● Material for the task:
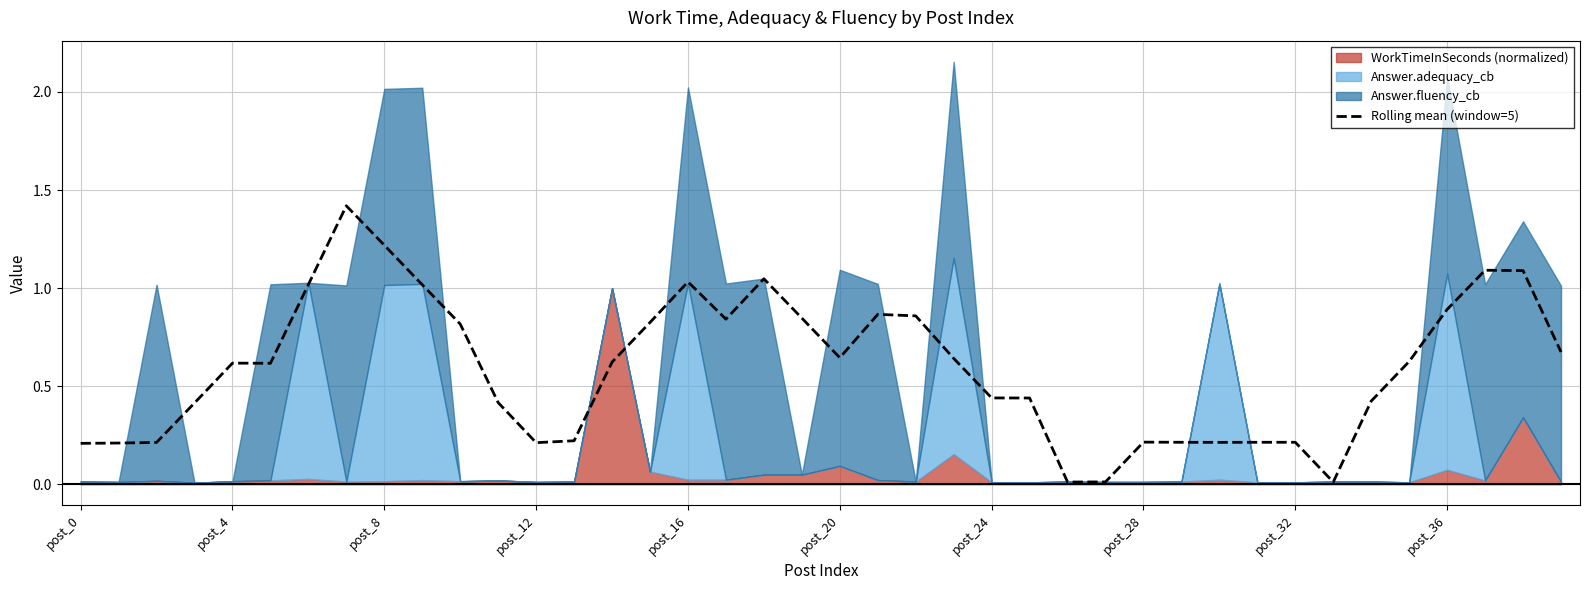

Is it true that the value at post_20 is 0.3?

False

* * *

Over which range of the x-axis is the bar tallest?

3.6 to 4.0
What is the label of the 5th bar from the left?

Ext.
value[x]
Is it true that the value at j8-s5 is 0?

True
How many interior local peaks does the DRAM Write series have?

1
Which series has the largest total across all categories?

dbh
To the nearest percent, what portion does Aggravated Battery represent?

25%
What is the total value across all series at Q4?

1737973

--

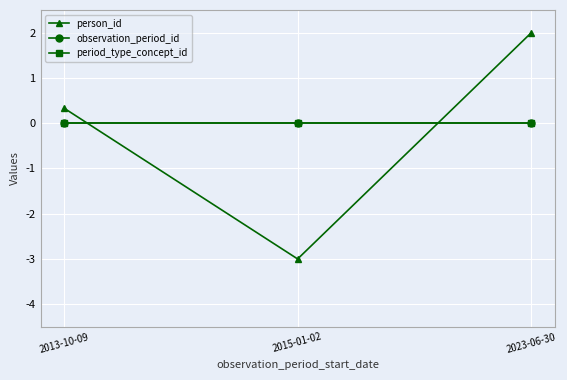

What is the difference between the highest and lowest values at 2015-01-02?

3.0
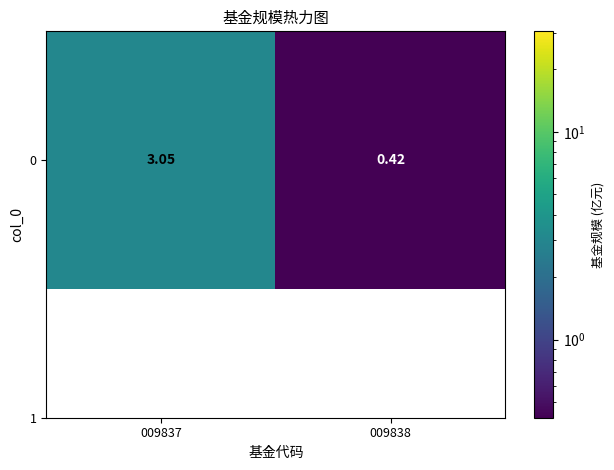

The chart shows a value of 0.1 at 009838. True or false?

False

● Exercise: Please output the lines word for word, starting at the line that contains "Over which range" and stopping after the line that contains "To the nearest".

● Solution for this exercise:
Over which range of the x-axis is the bar tallest?

3.6 to 4.0
What is the label of the 5th bar from the left?

Ext.
value[x]
Is it true that the value at j8-s5 is 0?

True
How many interior local peaks does the DRAM Write series have?

1
Which series has the largest total across all categories?

dbh
To the nearest percent, what portion does Aggravated Battery represent?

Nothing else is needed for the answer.